Ancestry DNA

    The DNA testing aimed at the genealogical information stored in our DNA may help us to shed a light on our lineage and ethnic belonging. The process of the test is very simple; it is just by sending the saliva sample or the swab from the cheek to the lab for the scientists to analysis.  With the high degree of certainty, it can reveal the common ancestry between individuals for up to 5 generations back, and some tests can show your geographic origin going back thousands of years.

     There are three different ancestry DNA tests: autosomal (atDNA), mitochondrial (mtDNA) and Y-chromosomal (Y-DNA).

    Autosomal (atDNA)

    Autosomal test uses the particular sequences of nucleotides, called SNPs and STRs that differ significantly between unrelated individuals but show the degree of similarity among the family members.
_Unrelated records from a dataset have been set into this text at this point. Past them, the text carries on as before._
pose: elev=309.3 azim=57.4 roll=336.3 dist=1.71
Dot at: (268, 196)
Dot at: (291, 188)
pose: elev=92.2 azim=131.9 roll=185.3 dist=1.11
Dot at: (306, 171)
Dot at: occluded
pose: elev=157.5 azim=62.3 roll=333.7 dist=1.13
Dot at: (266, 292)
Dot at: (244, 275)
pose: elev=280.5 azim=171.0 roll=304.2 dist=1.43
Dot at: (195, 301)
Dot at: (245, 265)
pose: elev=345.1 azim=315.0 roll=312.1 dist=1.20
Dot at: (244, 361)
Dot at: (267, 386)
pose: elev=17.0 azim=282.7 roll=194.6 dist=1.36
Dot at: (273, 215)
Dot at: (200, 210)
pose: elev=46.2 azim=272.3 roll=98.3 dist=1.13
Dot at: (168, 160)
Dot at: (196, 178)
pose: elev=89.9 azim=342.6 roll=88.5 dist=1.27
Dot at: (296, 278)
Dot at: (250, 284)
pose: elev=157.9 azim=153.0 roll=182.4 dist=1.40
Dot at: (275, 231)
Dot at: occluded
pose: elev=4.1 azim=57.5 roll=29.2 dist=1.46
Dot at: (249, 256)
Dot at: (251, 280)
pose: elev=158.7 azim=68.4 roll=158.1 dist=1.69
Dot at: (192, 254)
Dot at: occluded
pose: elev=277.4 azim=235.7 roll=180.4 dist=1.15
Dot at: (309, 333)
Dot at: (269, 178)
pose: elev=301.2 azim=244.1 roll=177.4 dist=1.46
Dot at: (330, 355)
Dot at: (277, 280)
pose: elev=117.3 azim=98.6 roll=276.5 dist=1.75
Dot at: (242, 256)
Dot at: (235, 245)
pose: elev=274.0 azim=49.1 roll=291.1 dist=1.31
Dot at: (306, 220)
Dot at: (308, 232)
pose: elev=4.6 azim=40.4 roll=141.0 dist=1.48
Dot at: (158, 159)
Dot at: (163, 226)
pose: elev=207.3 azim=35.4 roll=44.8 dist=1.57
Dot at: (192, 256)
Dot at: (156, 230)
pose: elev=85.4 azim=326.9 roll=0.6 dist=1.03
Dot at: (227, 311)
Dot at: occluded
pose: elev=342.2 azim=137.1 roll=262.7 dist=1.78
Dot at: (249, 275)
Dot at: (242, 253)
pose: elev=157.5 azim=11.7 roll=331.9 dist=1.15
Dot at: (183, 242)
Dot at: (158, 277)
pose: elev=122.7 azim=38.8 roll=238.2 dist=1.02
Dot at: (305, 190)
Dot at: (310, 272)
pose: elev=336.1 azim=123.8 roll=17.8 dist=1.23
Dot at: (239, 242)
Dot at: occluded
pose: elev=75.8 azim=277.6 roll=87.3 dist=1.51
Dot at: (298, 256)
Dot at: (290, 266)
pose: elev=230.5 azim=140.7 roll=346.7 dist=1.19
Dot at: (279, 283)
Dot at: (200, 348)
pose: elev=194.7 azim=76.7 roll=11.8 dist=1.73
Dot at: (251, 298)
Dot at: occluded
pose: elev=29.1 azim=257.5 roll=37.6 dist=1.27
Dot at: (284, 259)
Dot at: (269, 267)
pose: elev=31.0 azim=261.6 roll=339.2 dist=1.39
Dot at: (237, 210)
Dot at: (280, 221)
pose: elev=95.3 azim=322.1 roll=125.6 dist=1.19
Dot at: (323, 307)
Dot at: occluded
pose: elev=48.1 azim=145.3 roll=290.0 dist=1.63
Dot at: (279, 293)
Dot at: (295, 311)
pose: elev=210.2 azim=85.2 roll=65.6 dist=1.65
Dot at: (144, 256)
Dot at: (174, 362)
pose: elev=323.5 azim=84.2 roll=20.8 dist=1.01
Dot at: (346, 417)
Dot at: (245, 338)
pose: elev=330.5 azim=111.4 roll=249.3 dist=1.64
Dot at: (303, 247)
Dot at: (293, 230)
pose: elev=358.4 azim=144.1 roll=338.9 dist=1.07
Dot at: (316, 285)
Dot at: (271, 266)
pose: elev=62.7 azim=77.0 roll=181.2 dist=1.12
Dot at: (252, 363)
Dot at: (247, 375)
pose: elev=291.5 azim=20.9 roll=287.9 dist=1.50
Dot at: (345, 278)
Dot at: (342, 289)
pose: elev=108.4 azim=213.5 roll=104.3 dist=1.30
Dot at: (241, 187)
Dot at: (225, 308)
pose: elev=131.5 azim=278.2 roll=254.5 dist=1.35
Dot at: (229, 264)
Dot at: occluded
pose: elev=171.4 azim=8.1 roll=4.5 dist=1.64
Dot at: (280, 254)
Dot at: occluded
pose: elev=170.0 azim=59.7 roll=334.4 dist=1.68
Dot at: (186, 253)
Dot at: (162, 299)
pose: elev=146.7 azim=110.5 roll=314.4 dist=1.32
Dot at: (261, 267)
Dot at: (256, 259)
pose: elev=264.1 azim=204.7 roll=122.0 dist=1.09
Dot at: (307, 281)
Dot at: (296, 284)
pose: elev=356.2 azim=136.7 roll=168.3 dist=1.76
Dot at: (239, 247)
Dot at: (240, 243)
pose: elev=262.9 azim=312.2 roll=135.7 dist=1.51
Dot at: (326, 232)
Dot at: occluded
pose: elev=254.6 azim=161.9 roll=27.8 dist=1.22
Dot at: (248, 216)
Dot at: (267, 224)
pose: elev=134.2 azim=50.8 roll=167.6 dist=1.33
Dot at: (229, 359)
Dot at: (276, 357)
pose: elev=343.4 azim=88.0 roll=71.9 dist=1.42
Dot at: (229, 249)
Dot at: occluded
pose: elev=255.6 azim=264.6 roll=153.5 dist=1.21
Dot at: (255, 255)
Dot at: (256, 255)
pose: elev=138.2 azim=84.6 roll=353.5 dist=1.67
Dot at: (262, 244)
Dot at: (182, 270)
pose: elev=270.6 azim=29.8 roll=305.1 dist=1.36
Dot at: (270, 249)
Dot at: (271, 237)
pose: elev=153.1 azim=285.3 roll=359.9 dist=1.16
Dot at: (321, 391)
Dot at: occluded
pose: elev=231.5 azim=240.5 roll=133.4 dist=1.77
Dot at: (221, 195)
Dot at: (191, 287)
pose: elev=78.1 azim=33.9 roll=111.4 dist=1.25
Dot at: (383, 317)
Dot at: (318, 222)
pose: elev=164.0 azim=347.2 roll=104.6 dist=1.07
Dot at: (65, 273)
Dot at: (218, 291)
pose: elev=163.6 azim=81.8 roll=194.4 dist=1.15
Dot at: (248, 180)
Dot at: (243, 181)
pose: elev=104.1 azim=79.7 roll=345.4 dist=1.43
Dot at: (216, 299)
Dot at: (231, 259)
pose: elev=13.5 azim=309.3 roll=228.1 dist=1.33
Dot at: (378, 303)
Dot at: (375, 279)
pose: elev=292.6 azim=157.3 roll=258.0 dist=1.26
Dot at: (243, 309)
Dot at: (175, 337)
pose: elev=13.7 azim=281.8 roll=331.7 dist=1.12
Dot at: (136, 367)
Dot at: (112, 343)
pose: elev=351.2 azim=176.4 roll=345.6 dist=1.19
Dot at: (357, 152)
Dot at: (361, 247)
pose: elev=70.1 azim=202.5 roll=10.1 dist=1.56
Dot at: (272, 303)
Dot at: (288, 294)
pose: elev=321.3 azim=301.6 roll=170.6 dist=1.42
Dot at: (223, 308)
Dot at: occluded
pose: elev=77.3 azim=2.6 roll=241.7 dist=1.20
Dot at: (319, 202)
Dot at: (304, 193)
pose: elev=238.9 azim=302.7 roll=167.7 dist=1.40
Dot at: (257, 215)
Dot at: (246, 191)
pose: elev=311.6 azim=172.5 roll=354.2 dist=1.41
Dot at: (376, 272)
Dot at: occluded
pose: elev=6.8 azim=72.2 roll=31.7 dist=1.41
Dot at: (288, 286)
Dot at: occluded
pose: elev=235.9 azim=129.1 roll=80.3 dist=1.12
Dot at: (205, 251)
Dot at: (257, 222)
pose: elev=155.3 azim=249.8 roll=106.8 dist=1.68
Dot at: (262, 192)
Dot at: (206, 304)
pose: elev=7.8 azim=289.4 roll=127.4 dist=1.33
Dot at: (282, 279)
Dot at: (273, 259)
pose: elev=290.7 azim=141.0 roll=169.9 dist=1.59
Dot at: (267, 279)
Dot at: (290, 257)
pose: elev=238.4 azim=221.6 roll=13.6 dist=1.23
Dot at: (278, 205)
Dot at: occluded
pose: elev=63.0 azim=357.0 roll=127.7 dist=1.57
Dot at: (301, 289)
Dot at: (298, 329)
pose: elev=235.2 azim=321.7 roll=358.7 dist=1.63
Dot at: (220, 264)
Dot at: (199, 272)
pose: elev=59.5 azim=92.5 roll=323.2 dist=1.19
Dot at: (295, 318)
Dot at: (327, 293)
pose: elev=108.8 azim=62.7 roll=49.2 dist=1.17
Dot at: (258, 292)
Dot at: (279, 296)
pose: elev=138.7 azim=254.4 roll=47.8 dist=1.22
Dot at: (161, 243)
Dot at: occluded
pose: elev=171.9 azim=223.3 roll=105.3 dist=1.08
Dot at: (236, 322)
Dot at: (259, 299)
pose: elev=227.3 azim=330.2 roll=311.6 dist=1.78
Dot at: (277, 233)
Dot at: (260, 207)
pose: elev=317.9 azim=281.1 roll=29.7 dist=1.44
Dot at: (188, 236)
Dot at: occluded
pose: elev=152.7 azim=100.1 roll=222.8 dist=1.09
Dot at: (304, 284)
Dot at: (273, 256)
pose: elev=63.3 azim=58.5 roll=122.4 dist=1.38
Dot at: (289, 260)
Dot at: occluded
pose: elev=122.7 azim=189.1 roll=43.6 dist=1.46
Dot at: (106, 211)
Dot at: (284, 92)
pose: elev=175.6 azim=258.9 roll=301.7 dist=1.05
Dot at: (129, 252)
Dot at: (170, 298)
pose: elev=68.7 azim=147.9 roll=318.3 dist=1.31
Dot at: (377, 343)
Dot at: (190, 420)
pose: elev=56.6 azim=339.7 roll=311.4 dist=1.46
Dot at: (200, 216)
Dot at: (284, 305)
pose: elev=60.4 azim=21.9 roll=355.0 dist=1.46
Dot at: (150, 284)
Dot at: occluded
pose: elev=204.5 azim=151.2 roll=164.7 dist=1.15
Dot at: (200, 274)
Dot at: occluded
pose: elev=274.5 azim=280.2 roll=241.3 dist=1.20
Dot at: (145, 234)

Each generation shares 50% of those sequences with the previous one, so by determining the exact nucleotide sequence and number of SNPs or STRs scientists can calculate the possible number of generations between the suggested relatives.  Sometimes another approach, based on the nucleotide patterns common in certain geographical locations is employed to pinpoint the geographical origin of a client.

    Mitochondrial (mtDNA)

    Mitochondrial DNA test uses for analysis the DNA stored in the mitochondria (small energy-producing structures inside the cells). This type of DNA gets inherited only from the mother to all of her children unchanged. Thus, mtDNA analysis can give information about the maternal line of ancestry. mtDNA sequences shared by the specific ethnical populations known as haplogroups.  Matching client’s DNA with the database of human haplogroups allows to determine the probability of belonging to the particular ethnicity and geographical area of origin. mtDNA test could identify possible maternal relatives even if their common ancestor lived up to 16 generations ago.

    Y-chromosomal (Y-DNA)

    Y-DNA testing uses Y-chromosome sequence analysis to confirm the paternal lineage. Y-chromosome passes down exclusively from father to son usually unchanged by mutations. Only men can be tested, the most recent common ancestor (MRCA) can be found many generations back. Test results presented in the form of percentiles, which show how likely the two compared DNA share the same MRCA on each generation level.  For example, if there is a perfect match between the two samples, there is a 50% chance that the MRCA was two generation or less ago, 90% chance that it was less than 4 generation ago and 95% possibility that it was fewer than 5 generation back.  Women can obtain information about their paternal ancestry line by submitting the DNA sample of their fathers, brothers, paternal uncles, grandfathers or male cousins.

    All of those tests analyse only a small fraction of DNA, which carry the most relevant information about the lineage. For example, about 10 to 60 markers on the Y chromosome are usually tested, but there are more than 100 markers available. This strategy helps to minimise the cost and the time needed to perform the test. However, in order to explore the additional links to various populations and geographical locations, larger number of genetical markers can be studied. It is usually helpful to support the genetical data with the traditional genealogical research.